Are you having trouble getting paid?

Freelancers UnionIf you’re having trouble getting paid, you’re not alone.

And lucky for you, your union is doing something about it. (If you’re not yet a member of the Freelancers Union, you can join for free here.)

Here’s an update from Carolyn Silveira, our connection at Freelancers Union, who will be joining us in person for the first time at the Creative Freelancer Conference in Chicago, June 23-24, sharing more details about what your union is doing!

Recently a group of 60 members lobbied New York legislators to pass our bill, the Freelancer Payment Protection Act, that would make sure all freelancers get paid.

All together we were 60 people, a veritable sea of red “Squeaky Wheel” t-shirts. In fact, while one team sat in on the Assembly Labor Committee’s vote on our bill (it passed!), we overheard one Assemblyperson say to another, “Who are those people?” To which the reply was, “That’s Freelancers Union. They’re a powerful new union.” To which we can only say, Yeah, baby!

Read the rest here and join if you haven’t already! (It’s free.)

BTW: If you are having trouble getting paid, there is an entire chapter on the topic in The Creative Professional’s Guide to Money by Ilise Benun. And if you’re having trouble figuring out what to charge, check out Marketing Mentor’s Pricing Bundle.

4 thoughts on “Are you having trouble getting paid?

  1. WhyMeLord

    I’ve been at this for near 50 years. I have few problems getting paid. First I require a singed contact or letter of understanding. Second I require a deposit of 1/3 to 1/2 of the estimated cost of the project with a provision of progress payments if the project is long term or involves a lot of extra work, for example extensive revisions. Last I do not under any circumstances release the final work product or files until I have the final payment in hand. There are a few other T&C such as the usage rights do not transfer until full payment is received.

    I impress these sound business principles on my students and interns. Of those who have followed my advise few have been stiffed and even then not fully.

    I do have some clients that balk at those requirements but real world as most of those don’t intend to pay regardless so what have I missed?

  2. Dan

    I never get stiffed. I think that’s because I have contracts ready to go and get them signed — and understood — before the work proceeds. I also get about one-half of the money up front, with progress payments as the work proceeds. That one-half of the money is the design development/termination fee.

    I find that having a contract and a payment up front ensures that clients talk to their financial people before anything happens. Having a contract also gives both of us the peace of mind of just what has to happen for the project to proceed without rancor. Just like we’re sometimes afraid to talk about money with clients, clients are afraid to talk about money with their financial people. Interesting!

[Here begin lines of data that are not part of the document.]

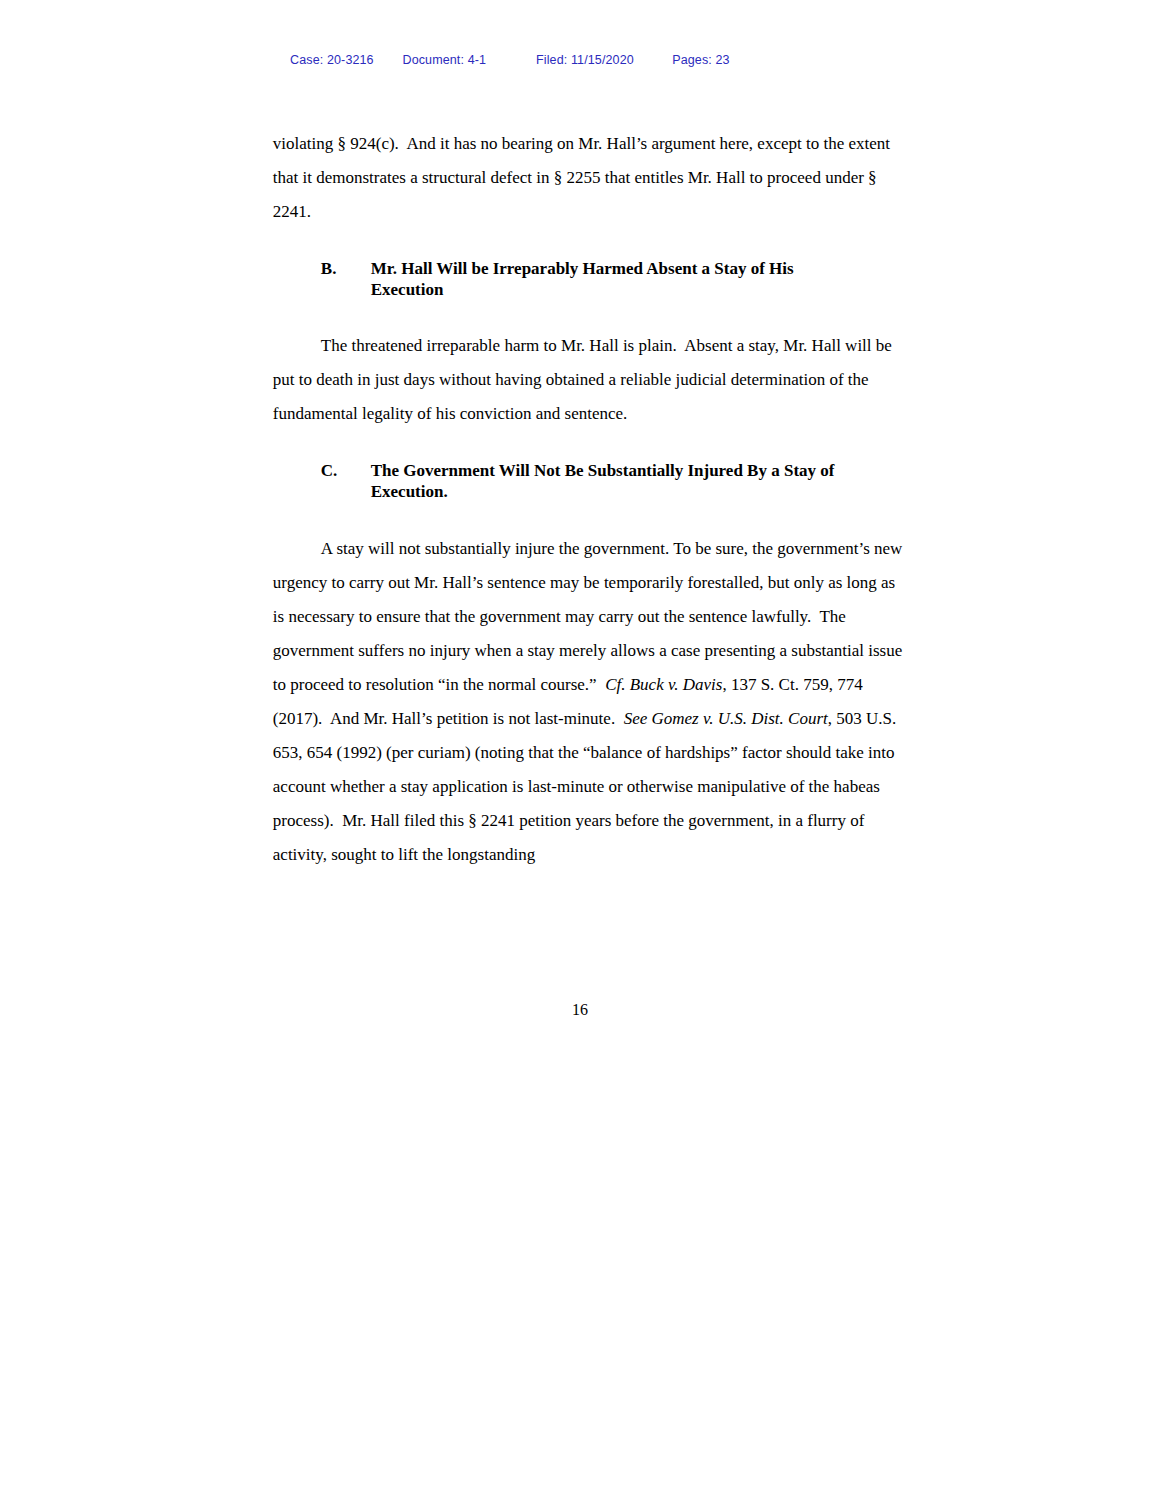Case: 20-3216 Document: 4-1 Filed: 11/15/2020 Pages: 23
violating § 924(c). And it has no bearing on Mr. Hall’s argument here, except to the extent that it demonstrates a structural defect in § 2255 that entitles Mr. Hall to proceed under § 2241.
B.
Mr. Hall Will be Irreparably Harmed Absent a Stay of HisExecution
The threatened irreparable harm to Mr. Hall is plain. Absent a stay, Mr. Hall will be put to death in just days without having obtained a reliable judicial determination of the fundamental legality of his conviction and sentence.
C.
The Government Will Not Be Substantially Injured By a Stay ofExecution.
A stay will not substantially injure the government. To be sure, the government’s new urgency to carry out Mr. Hall’s sentence may be temporarily forestalled, but only as long as is necessary to ensure that the government may carry out the sentence lawfully. The government suffers no injury when a stay merely allows a case presenting a substantial issue to proceed to resolution “in the normal course.” Cf. Buck v. Davis, 137 S. Ct. 759, 774 (2017). And Mr. Hall’s petition is not last-minute. See Gomez v. U.S. Dist. Court, 503 U.S. 653, 654 (1992) (per curiam) (noting that the “balance of hardships” factor should take into account whether a stay application is last-minute or otherwise manipulative of the habeas process). Mr. Hall filed this § 2241 petition years before the government, in a flurry of activity, sought to lift the longstanding
16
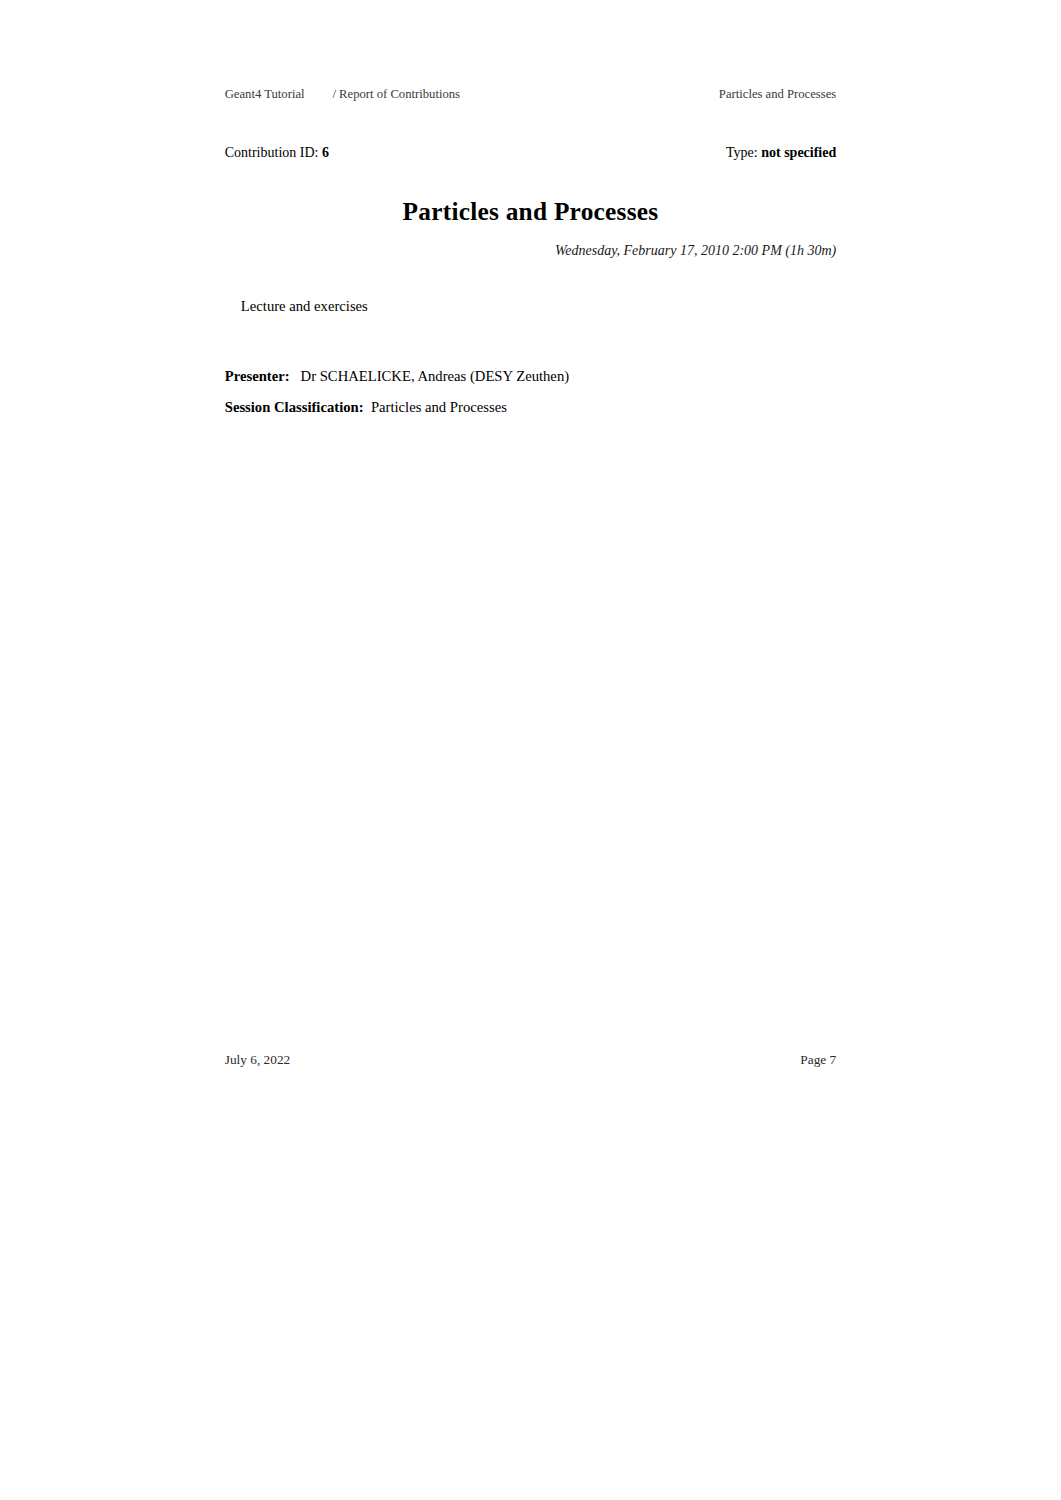Geant4 Tutorial / Report of Contributions
Particles and Processes
Contribution ID: 6
Type: not specified
Particles and Processes
Wednesday, February 17, 2010 2:00 PM (1h 30m)
Lecture and exercises
Presenter: Dr SCHAELICKE, Andreas (DESY Zeuthen)
Session Classification: Particles and Processes
July 6, 2022
Page 7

    Getting money up front is a great way to not have to run after anyone for money. If I’m going to be buying printing on behalf of a client, I get paid for that — with markup — before the presses roll.

  3. KC

    I am currently having trouble getting paid for work that I am doing for a few of my clients. I have been doing work for one client for over 5 years and the other client for a year. Their projects are regularly scheduled, but their payments are not. Both clients started out being very timely in their payments, but since the economy is still rebounding, so are their payments, at least that is what they are telling me. One client has been trying to play catch up which I appreciate but the other is asking me for leniency like I am a creditor. I understand everybody is in a pinch right now, but I believe that if you run a business you have to pay your employees first before you turn a profit. Am I wrong on this? Anyway, is it too late to write up contracts for these accounts or just grin and bear it? Any advice?

  4. Monica

    I have mixed results with clients over getting paid. The biggest problems are with ‘friends’ or my older clients that I naively didn’t create contracts for. I trust that they’ll pay me (they’re so in love with the work I do & they don’t know anyone else for the jobs), but it’s sometimes MONTHS before I actually DO get paid. Is there a professional and proper way to bring up contracts at this point in time? And how?